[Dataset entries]
......

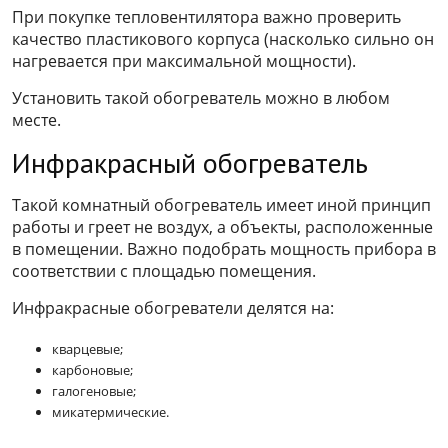
При покупке тепловентилятора важно проверить
качество пластикового корпуса (насколько сильно он
нагревается при максимальной мощности).
Установить такой обогреватель можно в любом
месте.
Инфракрасный обогреватель
Такой комнатный обогреватель имеет иной принцип
работы и греет не воздух, а объекты, расположенные
в помещении. Важно подобрать мощность прибора в
соответствии с площадью помещения.
Инфракрасные обогреватели делятся на:
кварцевые;
карбоновые;
галогеновые;
микатермические.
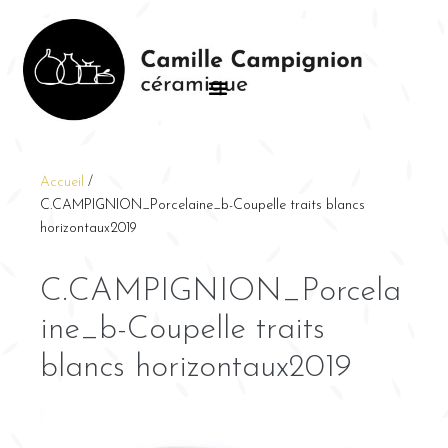
Accueil
/
C.CAMPIGNION_Porcelaine_b-Coupelle traits blancs
horizontaux2019
C.CAMPIGNION_Porcela
ine_b-Coupelle traits
blancs horizontaux2019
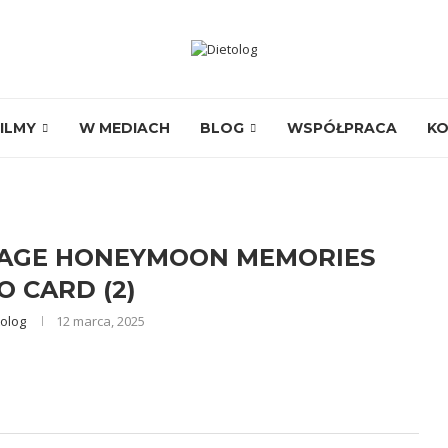
ILMY
W MEDIACH
BLOG
WSPÓŁPRACA
K
LLAGE HONEYMOON MEMORIES
 CARD (2)
tolog
12 marca, 2025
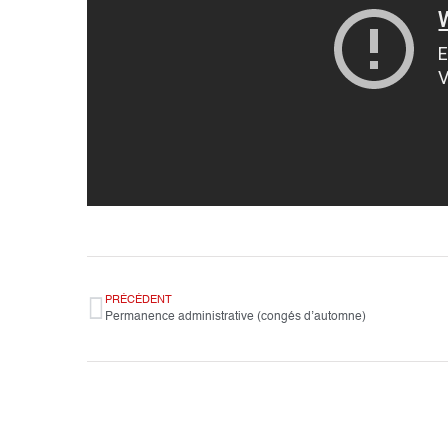
PRÉCÉDENT
Permanence administrative (congés d’automne)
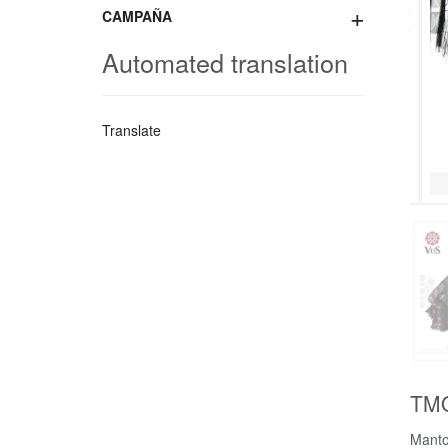
+
CAMPAÑA
Automated translation
Translate
TM
Manto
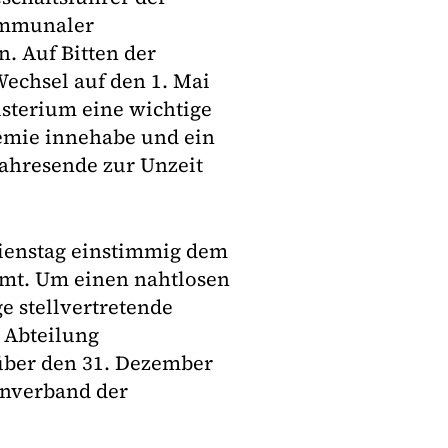
ommunaler
n. Auf Bitten der
echsel auf den 1. Mai
sterium eine wichtige
emie innehabe und ein
Jahresende zur Unzeit
Dienstag einstimmig dem
mmt. Um einen nahtlosen
e stellvertretende
 Abteilung
über den 31. Dezember
enverband der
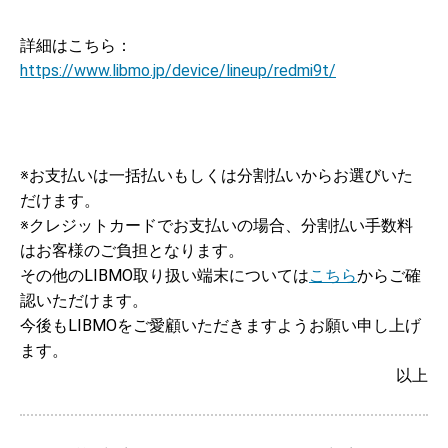
詳細はこちら：
https://www.libmo.jp/device/lineup/redmi9t/
※お支払いは一括払いもしくは分割払いからお選びいた
だけます。
※クレジットカードでお支払いの場合、分割払い手数料
はお客様のご負担となります。
その他のLIBMO取り扱い端末については
こちら
からご確
認いただけます。
今後もLIBMOをご愛顧いただきますようお願い申し上げ
ます。
以上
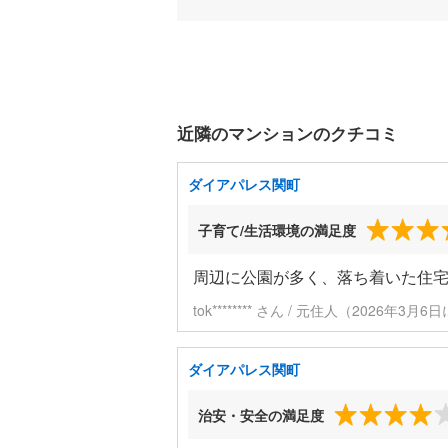
近隣のマンションのクチコミ
ダイアパレス関町
子育て/生活環境の満足度
周辺に公園が多く、落ち着いた住
tok******** さん / 元住人（2026年3月
ダイアパレス関町
治安・安全の満足度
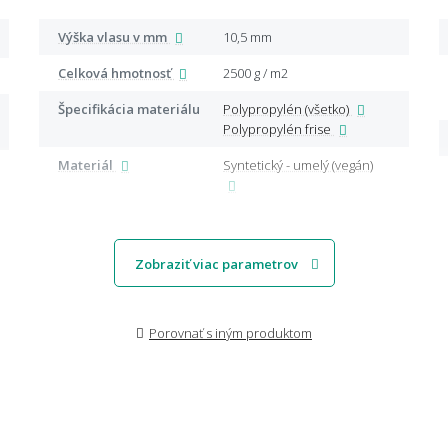
Výška vlasu v mm
10,5 mm
Celková hmotnosť
2500 g / m2
Špecifikácia materiálu
Polypropylén (všetko)
Polypropylén frise
Materiál
Syntetický - umelý (vegán)
Zobraziť viac parametrov
Porovnať s iným produktom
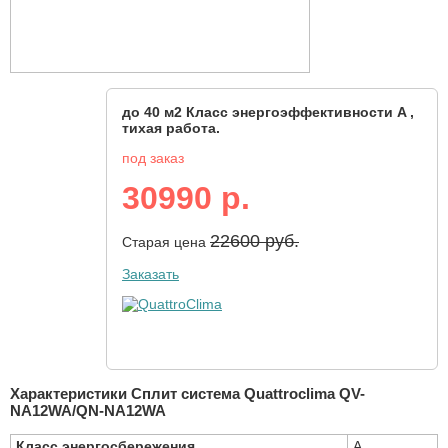
до 40 м2 Класс энергоэффективности A ,
тихая работа.
под заказ
30990 р.
22600 руб.
Старая цена
Заказать
Характеристики Сплит система Quattroclima QV-
NA12WA/QN-NA12WA
Класс энергосбережения
A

......

#### Your assignment:
Retype the data above exactly; pictures are not part of the copy.

#### Response:
При покупке тепловентилятора важно проверить
качество пластикового корпуса (насколько сильно он
нагревается при максимальной мощности).
Установить такой обогреватель можно в любом
месте.
Инфракрасный обогреватель
Такой комнатный обогреватель имеет иной принцип
работы и греет не воздух, а объекты, расположенные
в помещении. Важно подобрать мощность прибора в
соответствии с площадью помещения.
Инфракрасные обогреватели делятся на:
кварцевые;
карбоновые;
галогеновые;
микатермические.
Accueil
/
C.CAMPIGNION_Porcelaine_b-Coupelle traits blancs
horizontaux2019
C.CAMPIGNION_Porcela
ine_b-Coupelle traits
blancs horizontaux2019
ILMY
W MEDIACH
BLOG
WSPÓŁPRACA
K
LLAGE HONEYMOON MEMORIES
 CARD (2)
tolog
12 marca, 2025
PRÉCÉDENT
Permanence administrative (congés d’automne)
+
CAMPAÑA
Automated translation
Translate
TM
Manto
ommunaler
n. Auf Bitten der
echsel auf den 1. Mai
sterium eine wichtige
emie innehabe und ein
Jahresende zur Unzeit
Dienstag einstimmig dem
mmt. Um einen nahtlosen
e stellvertretende
 Abteilung
über den 31. Dezember
enverband der
詳細はこちら：
https://www.libmo.jp/device/lineup/redmi9t/
※お支払いは一括払いもしくは分割払いからお選びいた
だけます。
※クレジットカードでお支払いの場合、分割払い手数料
はお客様のご負担となります。
その他のLIBMO取り扱い端末については
こちら
からご確
認いただけます。
今後もLIBMOをご愛顧いただきますようお願い申し上げ
ます。
以上
近隣のマンションのクチコミ
ダイアパレス関町
子育て/生活環境の満足度
周辺に公園が多く、落ち着いた住
tok******** さん / 元住人（2026年3月
ダイアパレス関町
治安・安全の満足度
Výška vlasu v mm
10,5 mm
Celková hmotnosť
2500 g / m2
Špecifikácia materiálu
Polypropylén (všetko)
Polypropylén frise
Materiál
Syntetický - umelý (vegán)
Zobraziť viac parametrov
Porovnať s iným produktom
до 40 м2 Класс энергоэффективности A ,
тихая работа.
под заказ
30990 р.
22600 руб.
Старая цена
Заказать
Характеристики Сплит система Quattroclima QV-
NA12WA/QN-NA12WA
Класс энергосбережения
A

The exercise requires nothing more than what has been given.